[Stored items from a collection]
----

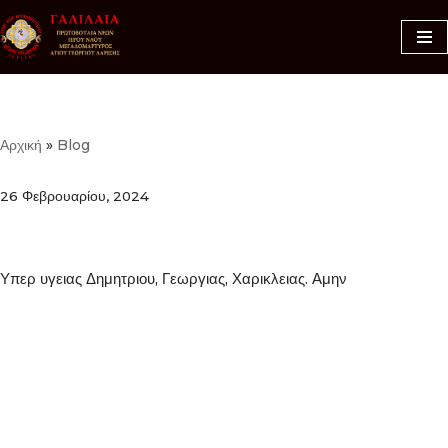
Μεταπηδήστε
στο
περιεχόμενο
Αρχική
»
Blog
26 Φεβρουαρίου, 2024
Υπερ υγειας Δημητριου, Γεωργιας, Χαρικλειας. Αμην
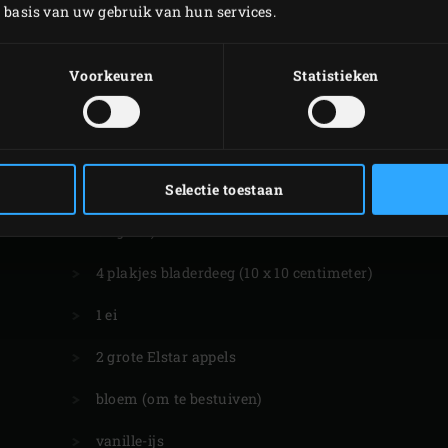
p basis van uw gebruik van hun services.
Voorkeuren
Statistieken
VOOR DE
GEBAKKEN APPEL
Selectie toestaan
100 g roomboterbabbelaars (Werther’s
Original)
4 plakjes bladerdeeg (10 x 10 centimeter)
1 ei
2 grote Elstar appels
bloem (om te bestuiven)
vanille-ijs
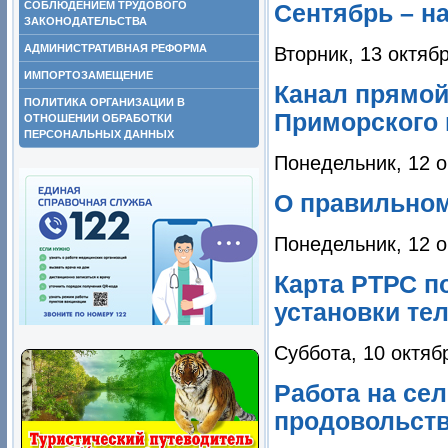
СОБЛЮДЕНИЕМ ТРУДОВОГО
Сентябрь – н
ЗАКОНОДАТЕЛЬСТВА
АДМИНИСТРАТИВНАЯ РЕФОРМА
Вторник, 13 октяб
ИМПОРТОЗАМЕЩЕНИЕ
Канал прямой
ПОЛИТИКА ОРГАНИЗАЦИИ В
Приморского 
ОТНОШЕНИИ ОБРАБОТКИ
ПЕРСОНАЛЬНЫХ ДАННЫХ
Понедельник, 12 о
О правильном
Понедельник, 12 о
Карта РТРС п
установки те
Суббота, 10 октяб
Работа на сел
продовольст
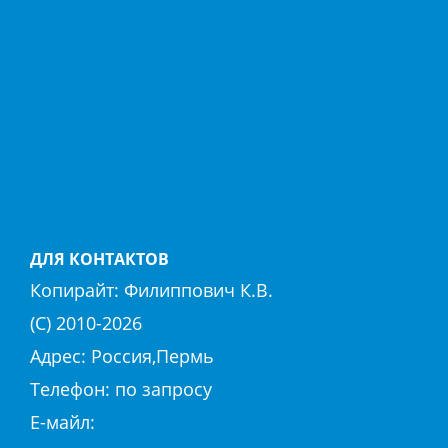
КЕМЕР
КИРИШ
МАРМАРИС
ОВАЧИК
ОЛЮДЕНИЗ
СИДЕ
СТАМБУЛ
ТЕКИРОВА
ФЕТХИЕ
ХИСАРЕНЮ
ДРУГИЕ КУРОРТЫ
ДЛЯ КОНТАКТОВ
Копирайт:
Филиппович К.В.
(С) 2010-
2026
Адрес: Россия,Пермь
Телефон: по запросу
E-майл:
club@hierapolis-info.ru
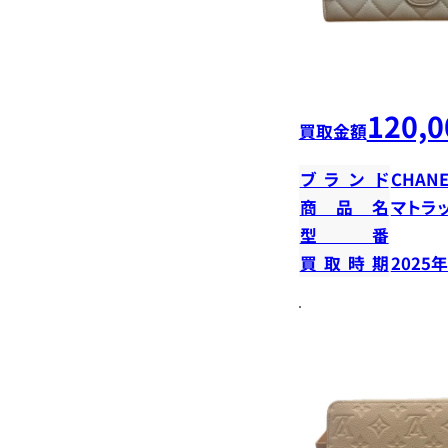
120,0
買取金額
ブランド
CHANE
商品名
マトラ
型番
買取時期
2025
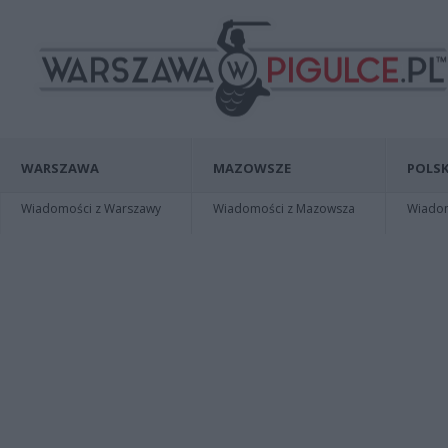
WARSZAWA
MAZOWSZE
POLSK
Wiadomości z Warszawy
Wiadomości z Mazowsza
Wiadomo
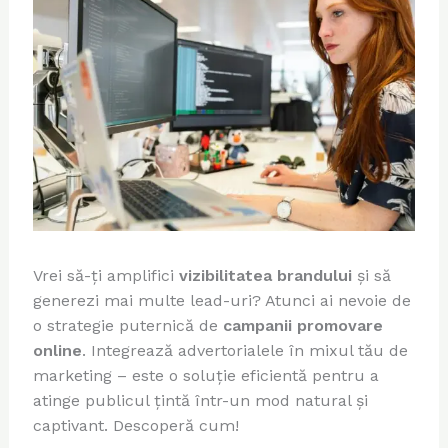
Vrei să-ți amplifici
vizibilitatea brandului
și să
generezi mai multe lead-uri? Atunci ai nevoie de
o strategie puternică de
campanii promovare
online
. Integrează advertorialele în mixul tău de
marketing – este o soluție eficientă pentru a
atinge publicul țintă într-un mod natural și
captivant. Descoperă cum!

----

▸ What is being asked
Send back the data above verbatim, leaving out its pictures.

▸ Answer space
Μεταπηδήστε
στο
περιεχόμενο
Αρχική
»
Blog
26 Φεβρουαρίου, 2024
Υπερ υγειας Δημητριου, Γεωργιας, Χαρικλειας. Αμην
p basis van uw gebruik van hun services.
Voorkeuren
Statistieken
VOOR DE
GEBAKKEN APPEL
Selectie toestaan
100 g roomboterbabbelaars (Werther’s
Original)
4 plakjes bladerdeeg (10 x 10 centimeter)
1 ei
2 grote Elstar appels
bloem (om te bestuiven)
vanille-ijs
СОБЛЮДЕНИЕМ ТРУДОВОГО
Сентябрь – н
ЗАКОНОДАТЕЛЬСТВА
АДМИНИСТРАТИВНАЯ РЕФОРМА
Вторник, 13 октяб
ИМПОРТОЗАМЕЩЕНИЕ
Канал прямой
ПОЛИТИКА ОРГАНИЗАЦИИ В
Приморского 
ОТНОШЕНИИ ОБРАБОТКИ
ПЕРСОНАЛЬНЫХ ДАННЫХ
Понедельник, 12 о
О правильном
Понедельник, 12 о
Карта РТРС п
установки те
Суббота, 10 октяб
Работа на сел
продовольст
КЕМЕР
КИРИШ
МАРМАРИС
ОВАЧИК
ОЛЮДЕНИЗ
СИДЕ
СТАМБУЛ
ТЕКИРОВА
ФЕТХИЕ
ХИСАРЕНЮ
ДРУГИЕ КУРОРТЫ
ДЛЯ КОНТАКТОВ
Копирайт:
Филиппович К.В.
(С) 2010-
2026
Адрес: Россия,Пермь
Телефон: по запросу
E-майл:
club@hierapolis-info.ru
120,0
買取金額
ブランド
CHANE
商品名
マトラ
型番
買取時期
2025
WARSZAWA
MAZOWSZE
POLSK
Wiadomości z Warszawy
Wiadomości z Mazowsza
Wiadomo
Vrei să-ți amplifici
vizibilitatea brandului
și să
generezi mai multe lead-uri? Atunci ai nevoie de
o strategie puternică de
campanii promovare
online
. Integrează advertorialele în mixul tău de
marketing – este o soluție eficientă pentru a
atinge publicul țintă într-un mod natural și
captivant. Descoperă cum!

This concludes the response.